マンションでもバストイレのリフォームは可能。
マンションでは水回りなどのリフォームは難しいものとされてきましたが、最近は設備機器のメーカーなどがリフォーム界に参入して、新しい機器やシステムなどを開発し、かなりのことができるようになりました。空間を広くしたり、ユニットバスに取り替えたりなど斬新なリフォームも可能となりました。
マンションなど集合住宅の場合はトイレの太めの排水管(直径10センチほど)がコンクリート床(スラブと言う)を貫いて下に落ちて行き、これが階下を通って流れているのです。

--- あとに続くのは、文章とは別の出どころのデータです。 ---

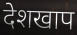
देशखाप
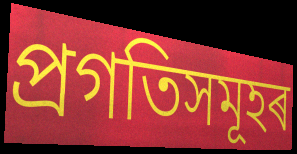
প্ৰগতিসমূহৰ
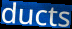
ducts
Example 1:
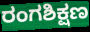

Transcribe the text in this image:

ರಂಗಶಿಕ್ಷಣ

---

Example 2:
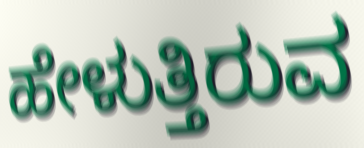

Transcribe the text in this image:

ಹೇಳುತ್ತಿರುವ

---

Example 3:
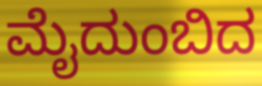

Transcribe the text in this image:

ಮೈದುಂಬಿದ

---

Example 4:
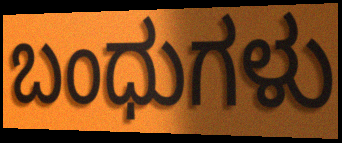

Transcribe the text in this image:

ಬಂಧುಗಳು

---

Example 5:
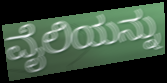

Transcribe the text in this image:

ವೈಲಿಯನ್ನು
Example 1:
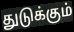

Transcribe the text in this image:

துடுக்கும்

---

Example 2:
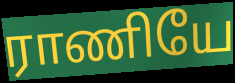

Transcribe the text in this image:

ராணியே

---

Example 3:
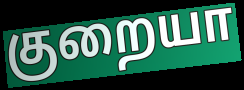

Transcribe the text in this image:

குறையா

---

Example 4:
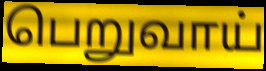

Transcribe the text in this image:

பெறுவாய்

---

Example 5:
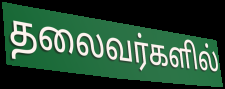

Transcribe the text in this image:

தலைவர்களில்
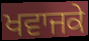
ਖਵਾਜਕੇ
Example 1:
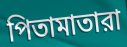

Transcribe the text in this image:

পিতামাতারা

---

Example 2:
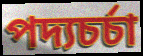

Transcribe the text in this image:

পদ্যচর্চা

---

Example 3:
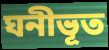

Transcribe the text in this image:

ঘনীভূত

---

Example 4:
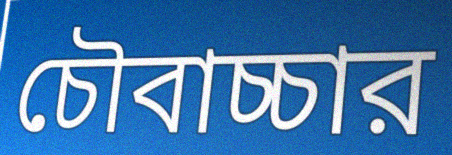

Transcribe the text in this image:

চৌবাচ্চার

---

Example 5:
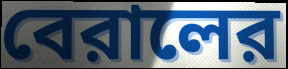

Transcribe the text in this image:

বেরালের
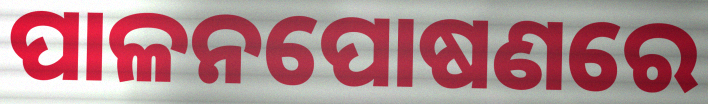
ପାଳନପୋଷଣରେ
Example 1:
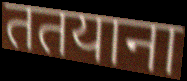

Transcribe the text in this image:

ततयाना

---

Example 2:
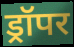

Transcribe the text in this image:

従ってこの配管自体をやり直すことは不可能なのです。トイレの配管の位置さえ大きく変えなければ便器の交換や浴槽は床上で可能なのです。最近は便器がコンパクトされ、その分空間も広々とできて斬新となり、リフォームも可能となっています。

■写真1:ベッドからトイレに腰を動かして行けるベンチ(設計K邸・写真 天野彰)

■写真2:トイレからさらに浴槽まで伝って行ける(設計R邸・写真 天野彰)
これからのサニタリーのリフォームはただ機器を取り替え、仕上げや空間を贅沢にするだけでなく、老いに対処して温かく、そしてやさしいリフォームとし、いざ倒れたときなどの緊急時の通報や、ベッドからトイレまで自力でベンチを伝って行けるよう、ベッドルームとの位置関係など全体配置を考えて行なうようにしたいものです。